02 How long does it take to restore intestinal microbiota?

In naturopathy, we generally count 3 to 6 months to restore a seriously disturbed intestinal ecosystem. The first digestive improvements often appear within the first 2 to 4 weeks, but the lasting reconstruction of microbial biodiversity, mucosal immunity and intestinal barrier integrity requires time and consistency in dietary protocol and supplementation.

03 Are probiotics sufficient to treat dysbiosis?

No. Probiotics alone are not sufficient. If you seed toxic soil, good bacteria will not establish themselves.
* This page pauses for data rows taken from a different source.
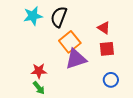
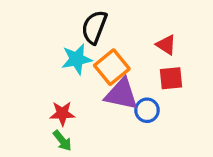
cyan star: (33, 16) -> (77, 59), moved
purple triangle: (76, 59) -> (121, 94), turned 30
blue circle: (111, 80) -> (147, 110), moved

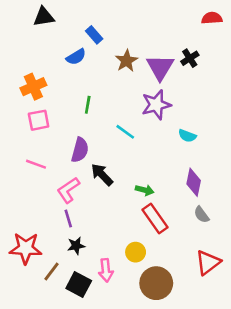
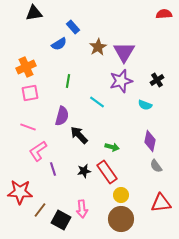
black cross: (190, 58) -> (157, 80), moved
pink L-shape: (68, 190) -> (38, 151), moved
red rectangle: (155, 219) -> (107, 172), moved
black star: (76, 246) -> (84, 171), moved
yellow circle: (136, 252) -> (121, 195), moved
red triangle: (208, 262) -> (161, 203), turned 30

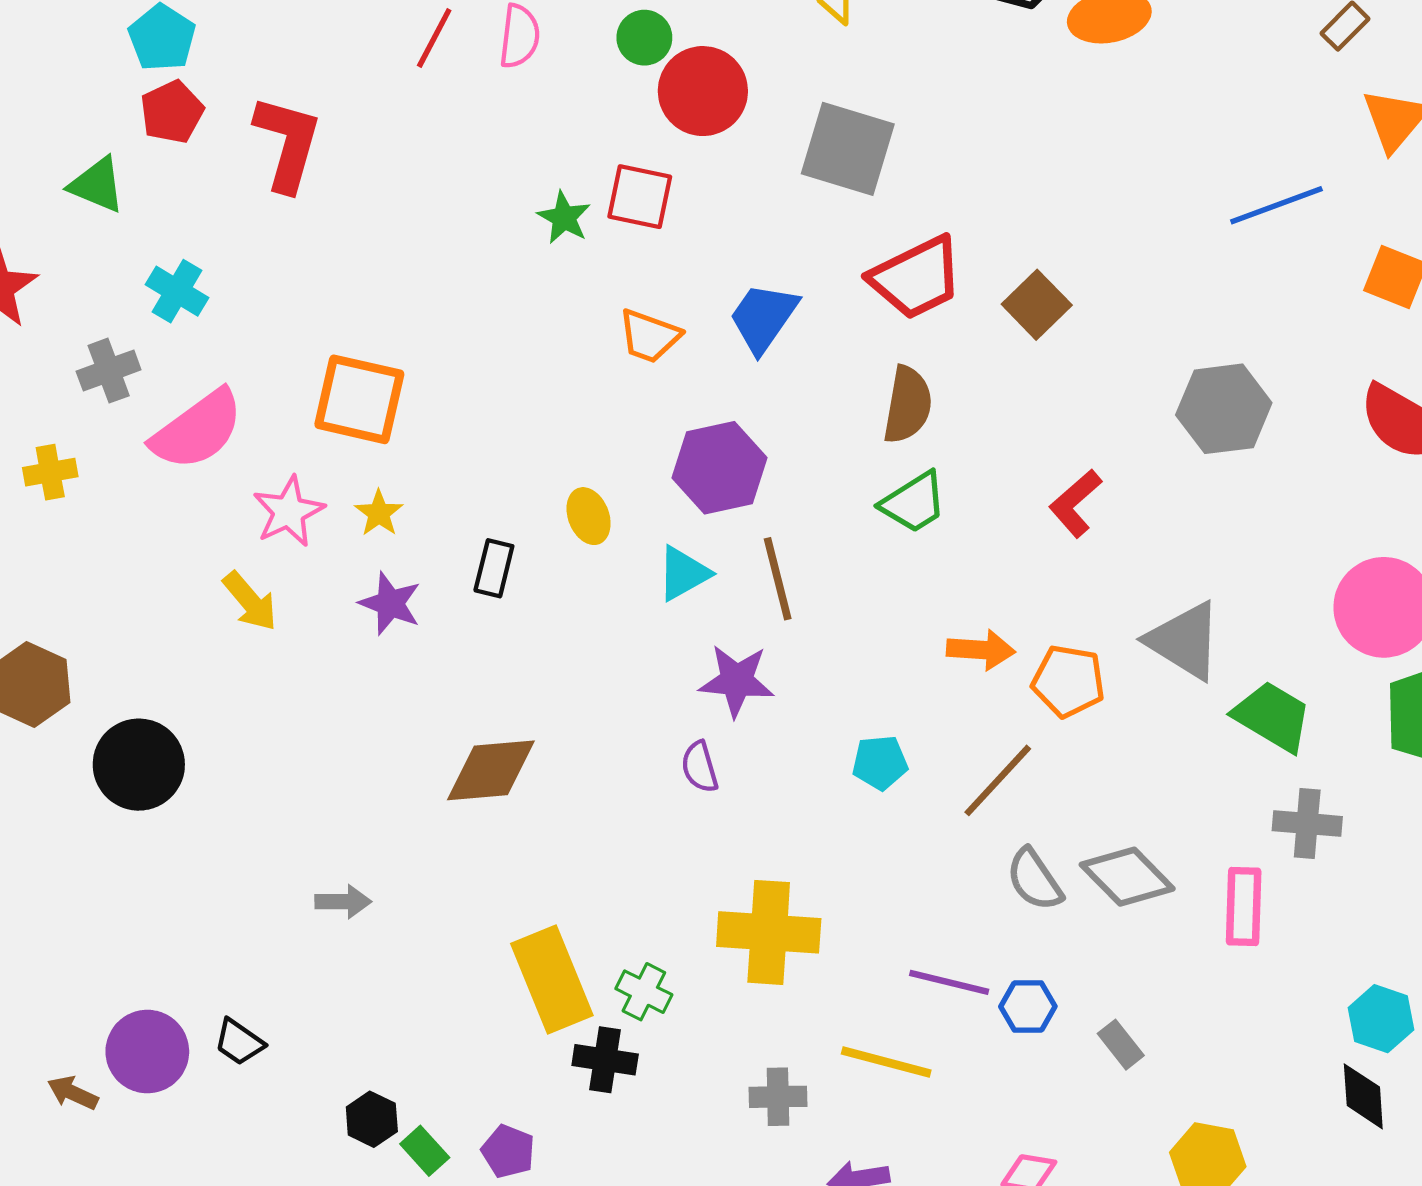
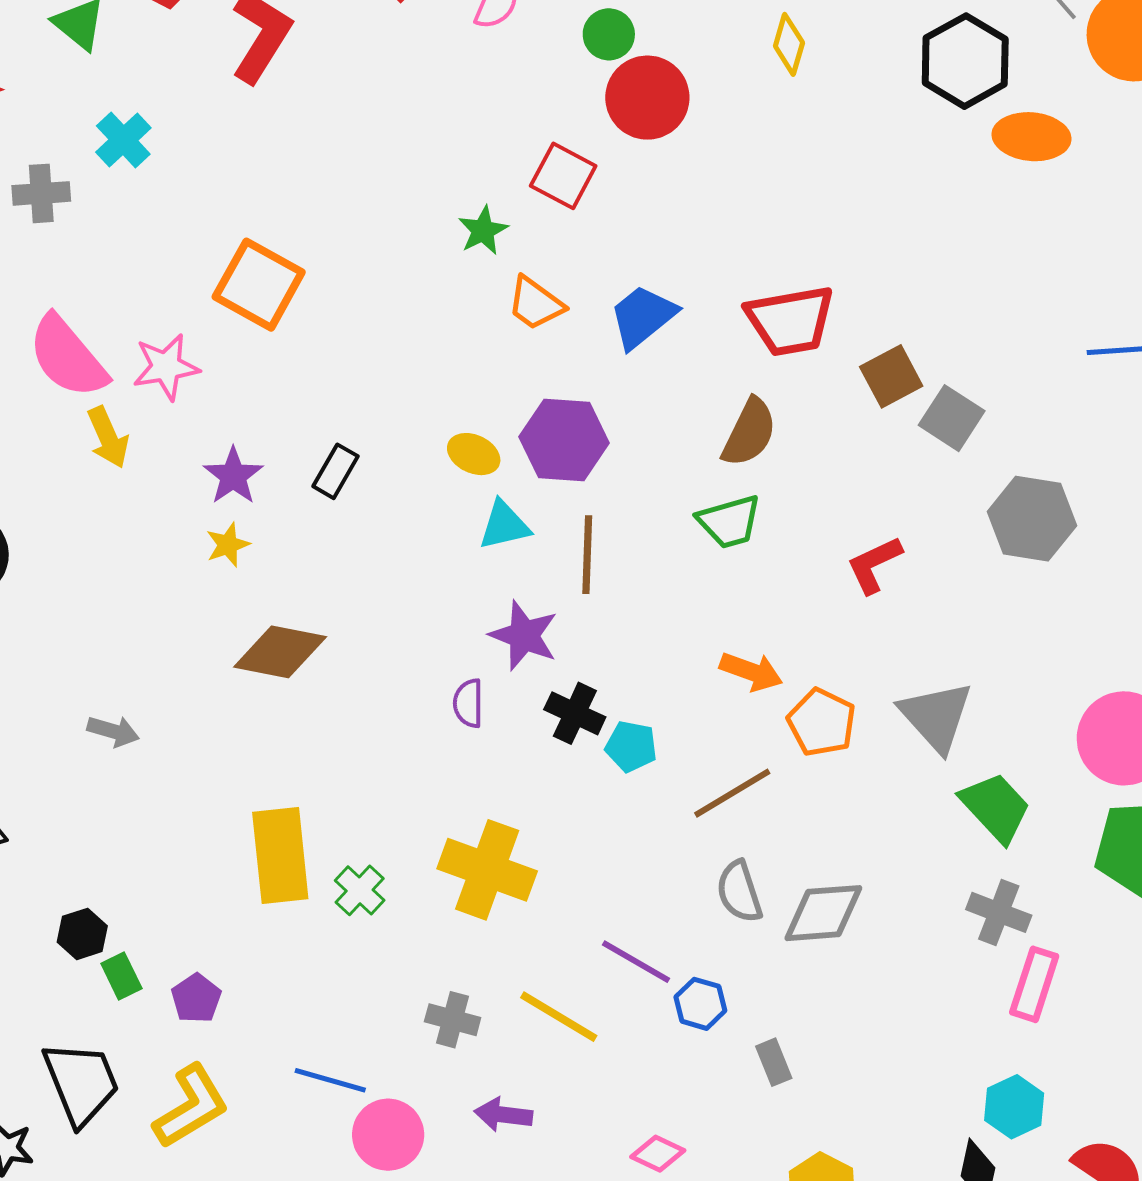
gray square: (848, 149) -> (952, 418), moved, size x0.7
green star: (564, 218) -> (483, 231), moved
pink semicircle: (197, 430) -> (67, 357), moved, turned 70
yellow star: (379, 513) -> (228, 545), moved
yellow ellipse: (589, 516) -> (474, 454), moved, turned -60
gray diamond: (1127, 877) -> (823, 913), turned -66
pink rectangle: (1244, 906) -> (1034, 984), moved
black cross: (605, 1060) -> (575, 713), moved

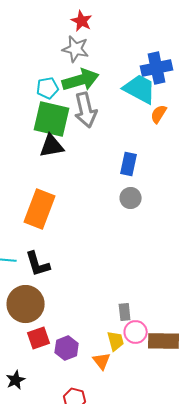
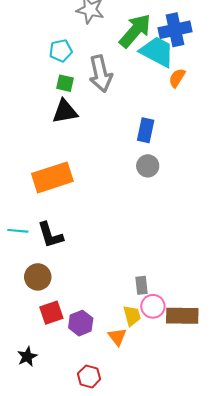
green arrow: (81, 80) -> (135, 31), moved, turned -33
green square: (52, 119) -> (65, 83), size x0.5
orange rectangle: (40, 209) -> (52, 177), turned 51
brown circle: (26, 304) -> (38, 277), size x0.7

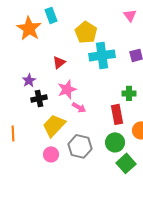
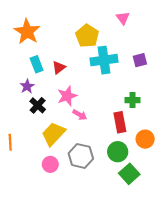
cyan rectangle: (51, 15) -> (37, 64), moved
pink triangle: (130, 15) -> (123, 18), moved
black cross: (39, 98) -> (38, 105), turned -35

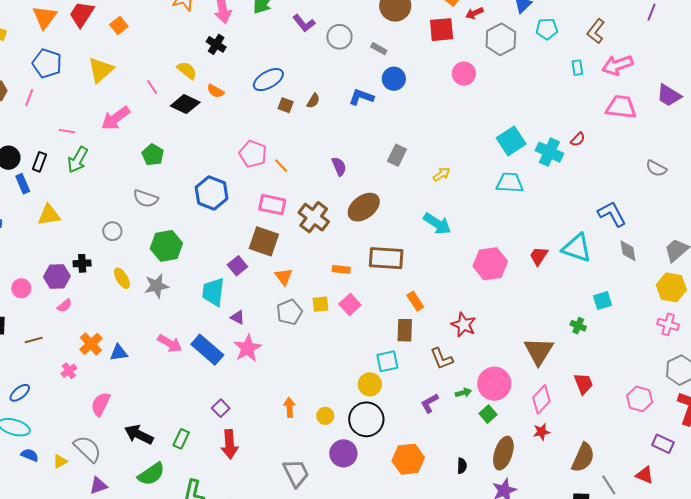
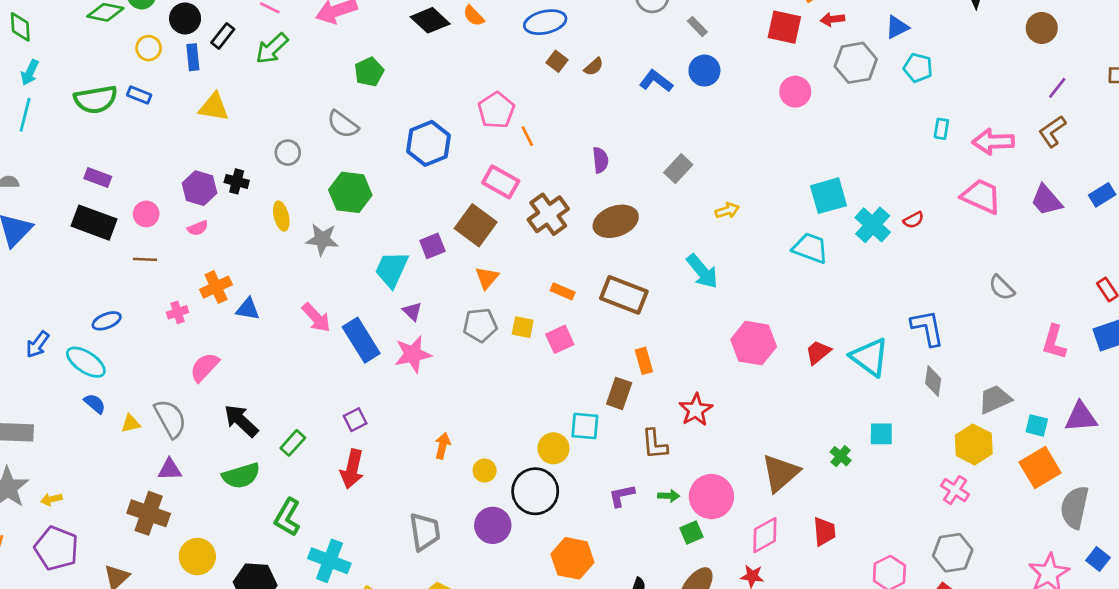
brown L-shape: (596, 31) -> (1052, 131), moved
pink circle: (21, 288) -> (146, 214), moved

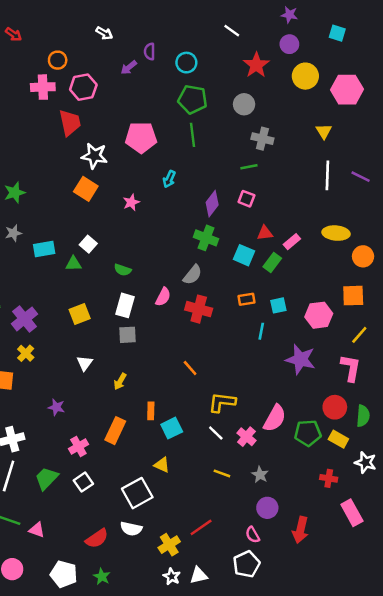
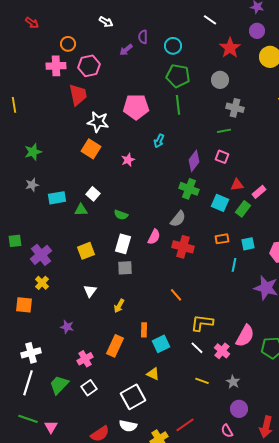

The complete protocol first includes eliminating aggressors (unnecessary antibiotics, PPI, alcohol, pro-inflammatory diet), then antimicrobial cleansing if necessary (grapefruit seed extract, berberine, oregano), then mucosal repair (glutamine, zinc, omega-3), and finally reseeding with targeted probiotics (Lactobacillus + Bifidobacterium, minimum 10 billion CFU).

04 What is the link between dysbiosis and autoimmune diseases?

Intestinal dysbiosis, by damaging the intestinal barrier (leaky gut), allows bacterial and food macromolecules to pass into the bloodstream. This excessive permeability chronically stimulates the immune system and can trigger autoimmune reactions through molecular mimicry. We frequently observe coexistence between fungal dysbiosis and Hashimoto's thyroiditis, Crohn's disease, rheumatoid arthritis, or adrenal insufficiency.

05 Can stress cause dysbiosis?

Yes, directly. Chronic stress dries up digestive secretions (saliva, gastric juice, pancreatic juice), slows peristalsis, increases intestinal permeability and alters microbiota composition by favoring pathogenic bacteria. The gut-brain axis works both ways: stress disturbs the intestine, and a disturbed intestine amplifies stress via inflammatory cytokines and serotonin deficiency (produced 80% in the intestine).